• [What the task requires]:
Reproduce the items below word for word, from the beginning through the line containing "What is the sum of all public values?", including that line.

• [Material supplied]:

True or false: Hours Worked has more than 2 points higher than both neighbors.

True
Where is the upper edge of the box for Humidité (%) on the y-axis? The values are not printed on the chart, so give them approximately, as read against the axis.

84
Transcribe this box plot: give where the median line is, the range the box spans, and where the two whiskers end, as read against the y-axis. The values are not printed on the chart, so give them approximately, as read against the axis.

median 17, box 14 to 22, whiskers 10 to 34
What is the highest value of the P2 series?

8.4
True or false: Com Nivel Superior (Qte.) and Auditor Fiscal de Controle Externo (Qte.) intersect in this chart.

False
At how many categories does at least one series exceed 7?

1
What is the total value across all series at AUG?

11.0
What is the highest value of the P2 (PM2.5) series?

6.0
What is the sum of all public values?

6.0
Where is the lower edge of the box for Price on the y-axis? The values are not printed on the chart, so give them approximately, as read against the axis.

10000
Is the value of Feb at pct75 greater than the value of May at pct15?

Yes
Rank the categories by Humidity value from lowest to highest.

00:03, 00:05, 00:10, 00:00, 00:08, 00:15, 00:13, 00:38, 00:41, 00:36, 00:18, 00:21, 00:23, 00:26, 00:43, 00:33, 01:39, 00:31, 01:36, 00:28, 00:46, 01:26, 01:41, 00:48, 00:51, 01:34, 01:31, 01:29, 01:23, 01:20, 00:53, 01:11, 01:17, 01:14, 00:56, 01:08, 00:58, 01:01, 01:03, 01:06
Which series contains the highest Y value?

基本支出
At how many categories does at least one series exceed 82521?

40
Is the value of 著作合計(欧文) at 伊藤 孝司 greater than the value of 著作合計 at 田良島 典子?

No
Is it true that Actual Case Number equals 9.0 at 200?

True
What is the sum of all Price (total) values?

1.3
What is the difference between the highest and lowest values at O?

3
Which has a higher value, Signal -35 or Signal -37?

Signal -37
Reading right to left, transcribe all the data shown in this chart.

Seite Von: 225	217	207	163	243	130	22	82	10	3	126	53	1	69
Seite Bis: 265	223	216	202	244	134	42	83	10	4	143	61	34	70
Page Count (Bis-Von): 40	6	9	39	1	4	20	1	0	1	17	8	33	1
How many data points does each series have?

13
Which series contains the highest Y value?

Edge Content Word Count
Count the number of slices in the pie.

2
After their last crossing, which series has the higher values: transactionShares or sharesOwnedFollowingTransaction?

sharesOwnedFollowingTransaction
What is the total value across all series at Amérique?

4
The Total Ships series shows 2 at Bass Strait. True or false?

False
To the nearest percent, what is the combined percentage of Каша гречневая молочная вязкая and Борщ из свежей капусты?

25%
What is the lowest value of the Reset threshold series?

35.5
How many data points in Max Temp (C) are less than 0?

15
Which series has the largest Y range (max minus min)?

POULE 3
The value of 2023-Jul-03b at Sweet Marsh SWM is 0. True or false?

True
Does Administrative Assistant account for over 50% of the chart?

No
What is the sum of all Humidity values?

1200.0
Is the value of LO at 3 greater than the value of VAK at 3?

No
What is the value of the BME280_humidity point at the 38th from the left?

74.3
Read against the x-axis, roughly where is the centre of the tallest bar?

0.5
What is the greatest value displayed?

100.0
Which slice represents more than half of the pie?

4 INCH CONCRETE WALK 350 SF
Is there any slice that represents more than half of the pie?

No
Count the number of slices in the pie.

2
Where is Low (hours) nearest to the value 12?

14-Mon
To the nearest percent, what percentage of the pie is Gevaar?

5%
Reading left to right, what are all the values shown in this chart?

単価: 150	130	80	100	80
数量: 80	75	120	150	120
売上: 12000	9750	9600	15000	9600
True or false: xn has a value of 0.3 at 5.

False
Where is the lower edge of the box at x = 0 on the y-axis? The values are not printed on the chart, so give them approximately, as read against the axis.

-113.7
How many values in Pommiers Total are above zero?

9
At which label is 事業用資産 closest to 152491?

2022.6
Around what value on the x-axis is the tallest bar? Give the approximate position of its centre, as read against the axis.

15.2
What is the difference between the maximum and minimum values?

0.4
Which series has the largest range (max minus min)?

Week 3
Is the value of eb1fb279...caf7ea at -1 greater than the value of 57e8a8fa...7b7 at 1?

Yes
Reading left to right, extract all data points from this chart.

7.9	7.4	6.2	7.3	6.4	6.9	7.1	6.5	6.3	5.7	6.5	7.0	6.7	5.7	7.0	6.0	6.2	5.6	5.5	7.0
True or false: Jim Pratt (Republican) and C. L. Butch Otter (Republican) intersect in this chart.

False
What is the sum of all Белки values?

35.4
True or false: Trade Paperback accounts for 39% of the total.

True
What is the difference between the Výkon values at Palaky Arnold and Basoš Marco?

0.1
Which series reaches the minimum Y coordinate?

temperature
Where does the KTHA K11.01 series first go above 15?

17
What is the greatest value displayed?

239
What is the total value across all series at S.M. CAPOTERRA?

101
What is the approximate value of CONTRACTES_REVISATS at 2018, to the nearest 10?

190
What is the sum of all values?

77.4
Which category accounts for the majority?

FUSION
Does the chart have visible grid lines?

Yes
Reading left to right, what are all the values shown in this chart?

• [Answer for the task]:
True or false: Hours Worked has more than 2 points higher than both neighbors.

True
Where is the upper edge of the box for Humidité (%) on the y-axis? The values are not printed on the chart, so give them approximately, as read against the axis.

84
Transcribe this box plot: give where the median line is, the range the box spans, and where the two whiskers end, as read against the y-axis. The values are not printed on the chart, so give them approximately, as read against the axis.

median 17, box 14 to 22, whiskers 10 to 34
What is the highest value of the P2 series?

8.4
True or false: Com Nivel Superior (Qte.) and Auditor Fiscal de Controle Externo (Qte.) intersect in this chart.

False
At how many categories does at least one series exceed 7?

1
What is the total value across all series at AUG?

11.0
What is the highest value of the P2 (PM2.5) series?

6.0
What is the sum of all public values?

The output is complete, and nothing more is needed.